DIRECTIVE
Could you return each line of the material that has "equal" in it?

== Segment start ==

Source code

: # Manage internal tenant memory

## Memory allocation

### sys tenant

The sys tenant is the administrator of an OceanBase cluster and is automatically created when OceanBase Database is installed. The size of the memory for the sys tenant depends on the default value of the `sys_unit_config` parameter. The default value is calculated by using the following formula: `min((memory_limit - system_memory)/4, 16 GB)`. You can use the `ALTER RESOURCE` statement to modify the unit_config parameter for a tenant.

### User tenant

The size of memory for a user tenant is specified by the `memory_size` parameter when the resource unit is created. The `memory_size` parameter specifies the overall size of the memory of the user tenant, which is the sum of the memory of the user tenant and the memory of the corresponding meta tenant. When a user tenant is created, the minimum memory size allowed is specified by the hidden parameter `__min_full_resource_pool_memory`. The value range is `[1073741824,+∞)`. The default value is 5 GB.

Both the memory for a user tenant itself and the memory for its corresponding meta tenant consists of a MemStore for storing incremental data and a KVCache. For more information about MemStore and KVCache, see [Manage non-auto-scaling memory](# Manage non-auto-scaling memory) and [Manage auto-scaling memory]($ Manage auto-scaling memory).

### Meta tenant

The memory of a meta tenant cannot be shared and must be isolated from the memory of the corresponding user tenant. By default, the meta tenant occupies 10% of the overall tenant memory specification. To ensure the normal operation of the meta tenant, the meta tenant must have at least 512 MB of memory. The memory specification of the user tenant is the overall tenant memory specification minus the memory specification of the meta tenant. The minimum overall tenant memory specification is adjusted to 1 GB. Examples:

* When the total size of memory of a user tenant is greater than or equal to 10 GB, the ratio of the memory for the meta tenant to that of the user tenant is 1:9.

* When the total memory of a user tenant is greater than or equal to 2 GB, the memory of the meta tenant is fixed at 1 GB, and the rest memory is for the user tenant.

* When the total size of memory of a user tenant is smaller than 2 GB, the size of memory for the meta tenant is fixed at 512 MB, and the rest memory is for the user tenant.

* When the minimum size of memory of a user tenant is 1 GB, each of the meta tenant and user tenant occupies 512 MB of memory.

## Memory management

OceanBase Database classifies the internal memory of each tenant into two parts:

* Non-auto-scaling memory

== Segment end ==

RESPONSE BELOW
* When the total size of memory of a user tenant is greater than or equal to 10 GB, the ratio of the memory for the meta tenant to that of the user tenant is 1:9.
* When the total memory of a user tenant is greater than or equal to 2 GB, the memory of the meta tenant is fixed at 1 GB, and the rest memory is for the user tenant.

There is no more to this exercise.